What emerges is the profile of an American Muslim community that is both pious and patriotic, optimistic and weary of discrimination, similar to Jews in its politics, and much like Protestants in its religious practice.
In early 2016, the Institute for Social Policy and Understanding conducted a survey of American Muslims, Jews, Protestants, and Catholics to examine their attitudes on various issues from politics and religion, to violence and identity.
What emerged from the results is a profile of a American Muslim community that is both pious and patriotic, optimistic and weary of discrimination, similar to Jews in its politics, and much like Protestants in its religious practice.
Muslims are ethnically diverse; the majority favor Democrats
Muslims are the youngest and most racially diverse major religious community in America—the only community without a majority race. Within the Muslim population is a nearly equal percentage of four different racial/ethnic subgroups: white, black, Asian, and Arab.
Muslims are also by far the youngest faith community, with 36 percent of the population younger than 35 compared with roughly one-quarter of Protestants, for example.
Muslims: Economy, Islamophobia are top priorities for next President
Muslims, like other American faith groups, see the economy as a top priority for the next president. The most striking difference in priorities is, however, that Muslims are the only faith group to identify bigotry and civil rights as a priority (9 percent).
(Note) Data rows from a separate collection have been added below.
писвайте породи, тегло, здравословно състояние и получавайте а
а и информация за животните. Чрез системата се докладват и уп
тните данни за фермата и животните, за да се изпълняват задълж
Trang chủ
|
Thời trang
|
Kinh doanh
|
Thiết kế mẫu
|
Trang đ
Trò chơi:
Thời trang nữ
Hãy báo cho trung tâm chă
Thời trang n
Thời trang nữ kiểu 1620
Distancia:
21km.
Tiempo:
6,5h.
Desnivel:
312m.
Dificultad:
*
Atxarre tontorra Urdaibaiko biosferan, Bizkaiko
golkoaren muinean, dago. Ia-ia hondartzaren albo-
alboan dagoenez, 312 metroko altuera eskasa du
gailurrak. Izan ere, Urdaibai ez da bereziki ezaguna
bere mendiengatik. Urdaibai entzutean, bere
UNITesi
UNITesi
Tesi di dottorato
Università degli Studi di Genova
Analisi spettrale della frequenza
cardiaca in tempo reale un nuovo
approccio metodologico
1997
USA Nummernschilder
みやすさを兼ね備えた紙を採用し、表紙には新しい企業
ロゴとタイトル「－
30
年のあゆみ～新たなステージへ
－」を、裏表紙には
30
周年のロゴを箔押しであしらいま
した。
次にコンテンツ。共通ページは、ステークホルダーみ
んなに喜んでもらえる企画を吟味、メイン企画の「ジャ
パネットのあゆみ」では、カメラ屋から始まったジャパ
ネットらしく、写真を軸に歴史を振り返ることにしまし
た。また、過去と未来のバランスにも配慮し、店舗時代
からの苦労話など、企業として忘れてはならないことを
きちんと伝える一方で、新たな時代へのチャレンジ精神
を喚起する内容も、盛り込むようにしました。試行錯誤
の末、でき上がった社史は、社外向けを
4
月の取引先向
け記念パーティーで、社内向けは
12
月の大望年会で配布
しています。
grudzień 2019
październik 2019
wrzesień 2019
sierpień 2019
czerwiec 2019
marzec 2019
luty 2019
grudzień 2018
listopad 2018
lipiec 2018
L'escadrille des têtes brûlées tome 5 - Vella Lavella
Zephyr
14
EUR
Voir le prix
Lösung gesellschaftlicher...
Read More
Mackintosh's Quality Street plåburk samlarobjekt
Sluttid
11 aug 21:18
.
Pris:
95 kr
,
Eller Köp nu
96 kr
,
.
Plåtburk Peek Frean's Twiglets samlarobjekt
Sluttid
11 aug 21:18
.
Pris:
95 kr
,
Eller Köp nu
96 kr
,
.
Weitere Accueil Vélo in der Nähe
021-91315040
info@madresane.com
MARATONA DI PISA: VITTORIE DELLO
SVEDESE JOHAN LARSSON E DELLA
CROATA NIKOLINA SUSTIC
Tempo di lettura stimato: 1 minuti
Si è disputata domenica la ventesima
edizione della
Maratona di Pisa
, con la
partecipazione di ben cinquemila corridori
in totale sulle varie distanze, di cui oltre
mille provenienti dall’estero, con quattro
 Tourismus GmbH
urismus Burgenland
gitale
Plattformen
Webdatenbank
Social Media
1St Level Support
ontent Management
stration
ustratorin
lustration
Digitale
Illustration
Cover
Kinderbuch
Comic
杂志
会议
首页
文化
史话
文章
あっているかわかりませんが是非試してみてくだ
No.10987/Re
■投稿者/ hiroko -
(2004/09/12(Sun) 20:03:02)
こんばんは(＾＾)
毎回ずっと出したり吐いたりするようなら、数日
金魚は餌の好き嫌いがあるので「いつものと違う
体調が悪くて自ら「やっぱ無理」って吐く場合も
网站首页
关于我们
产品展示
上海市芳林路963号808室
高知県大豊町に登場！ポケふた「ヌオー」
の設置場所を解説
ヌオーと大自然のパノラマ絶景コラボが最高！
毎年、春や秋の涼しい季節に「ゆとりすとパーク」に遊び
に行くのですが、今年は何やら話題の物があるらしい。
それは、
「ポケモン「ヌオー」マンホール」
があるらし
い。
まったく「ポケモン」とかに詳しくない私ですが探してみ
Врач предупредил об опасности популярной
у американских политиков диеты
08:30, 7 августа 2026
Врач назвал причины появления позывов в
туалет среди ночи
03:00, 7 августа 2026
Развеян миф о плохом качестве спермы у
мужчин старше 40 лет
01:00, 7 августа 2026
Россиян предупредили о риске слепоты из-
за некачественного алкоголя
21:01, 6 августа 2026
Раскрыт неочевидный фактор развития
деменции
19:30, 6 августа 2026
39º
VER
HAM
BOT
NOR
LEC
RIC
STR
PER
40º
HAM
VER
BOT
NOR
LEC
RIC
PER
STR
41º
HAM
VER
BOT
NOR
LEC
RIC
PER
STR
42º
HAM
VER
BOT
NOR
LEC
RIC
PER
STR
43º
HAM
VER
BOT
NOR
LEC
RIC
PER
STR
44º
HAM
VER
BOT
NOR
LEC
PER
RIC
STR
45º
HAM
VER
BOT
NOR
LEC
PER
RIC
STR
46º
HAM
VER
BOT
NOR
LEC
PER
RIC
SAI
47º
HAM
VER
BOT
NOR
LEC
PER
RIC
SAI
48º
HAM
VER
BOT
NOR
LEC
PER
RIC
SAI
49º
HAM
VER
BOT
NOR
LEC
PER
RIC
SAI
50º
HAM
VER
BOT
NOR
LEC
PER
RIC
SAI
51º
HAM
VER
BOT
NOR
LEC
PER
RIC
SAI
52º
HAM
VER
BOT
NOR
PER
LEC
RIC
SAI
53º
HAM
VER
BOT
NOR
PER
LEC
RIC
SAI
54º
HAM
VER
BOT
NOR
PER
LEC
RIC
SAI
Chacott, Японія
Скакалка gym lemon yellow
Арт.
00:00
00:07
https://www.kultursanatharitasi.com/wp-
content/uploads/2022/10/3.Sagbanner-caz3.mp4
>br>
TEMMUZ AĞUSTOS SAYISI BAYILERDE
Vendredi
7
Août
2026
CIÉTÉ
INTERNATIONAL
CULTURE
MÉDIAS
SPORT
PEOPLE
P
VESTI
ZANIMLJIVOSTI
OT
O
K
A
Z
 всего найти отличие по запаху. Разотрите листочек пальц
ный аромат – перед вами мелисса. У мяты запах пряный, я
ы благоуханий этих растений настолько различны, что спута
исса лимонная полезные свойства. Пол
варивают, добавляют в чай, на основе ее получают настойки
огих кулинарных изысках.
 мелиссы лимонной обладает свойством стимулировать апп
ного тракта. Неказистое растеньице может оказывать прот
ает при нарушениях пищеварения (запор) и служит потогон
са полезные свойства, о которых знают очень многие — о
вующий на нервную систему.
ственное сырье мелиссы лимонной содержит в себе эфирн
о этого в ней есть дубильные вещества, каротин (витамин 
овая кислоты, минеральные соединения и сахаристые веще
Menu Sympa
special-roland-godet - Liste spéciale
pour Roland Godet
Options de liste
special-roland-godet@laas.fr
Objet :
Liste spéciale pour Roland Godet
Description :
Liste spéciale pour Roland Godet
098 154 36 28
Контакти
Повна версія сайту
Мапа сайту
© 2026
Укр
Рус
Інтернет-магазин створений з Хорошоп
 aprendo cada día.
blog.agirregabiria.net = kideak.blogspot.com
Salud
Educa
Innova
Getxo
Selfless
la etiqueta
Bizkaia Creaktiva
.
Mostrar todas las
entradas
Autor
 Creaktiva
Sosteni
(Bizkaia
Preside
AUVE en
American Muslim reports more religious discrimination than any other group
More than half of Muslims reported facing some level of discrimination in the past year because of their religion, with 18 percent reporting regular discrimination, the highest of any group.
Those who report regular discrimination were less likely to be optimistic about the country, but more likely to engage in community activities. This suggests that the American Muslim responds to discrimination by becoming more proactive and involved rather than more isolated.
Muslims are equally engaged in community, less politically
Muslims are least likely to be politically engaged. Whereas 85 percent of Muslims who can legally vote say they plan on casting their ballot for the next president, only 60 percent are actually registered compared with at least 86 percent of Jews, Catholics, and Protestants.
This means that a full one-fourth of Muslims who can legally vote and say they plan to vote still have not registered, resulting in the largest gap between the intention to participate and the readiness to do so. Roughly 15 percent of Muslims who are able to vote for the next president say they do not plan to—the largest of any faith group.
Muslims are as likely (statistically) as other religious groups, however, to cooperate with people in their neighborhoods to solve problems. This suggests that those who aim to increase Muslim political engagement would do well to start at the local level.
Mosque attendance is linked to civic engagement, not radicalization
American mosques made headlines when front-runner Republican candidate Donald Trump suggested that they be closed because they allegedly cause radicalization.
We found that frequent mosque attendance has no correlation with attitudes toward violence against civilians, but it is linked with higher levels of civic engagement.
Muslims who regularly attend mosques are more likely to work with their neighbors to solve community problems, be registered to vote, and are more likely to plan to vote.
Stronger Muslim religious identity is linked to stronger American identity
Despite lower political engagement, Muslims have a strong American identity. They are also as likely as other Americans to identify strongly with their faith.
Although a recent poll shows that a slight majority of Americans say they do not believe Islam is compatible with American values, the data paint a different picture.
Muslims who say their faith is important to their identity are more likely to say being American is important to how they think of themselves.
Muslims reject attacks on civilians
Muslims oppose military targeting and killing of civilians more than any other faith group, and are as likely as other faith groups to also oppose the same act of violence carried out by individuals or a small group.
Muslims who attend religious services more frequently or have a stronger religious identity do not differ in their views of civilian casualties by either a military or an individual from those who do not hold strong religious views.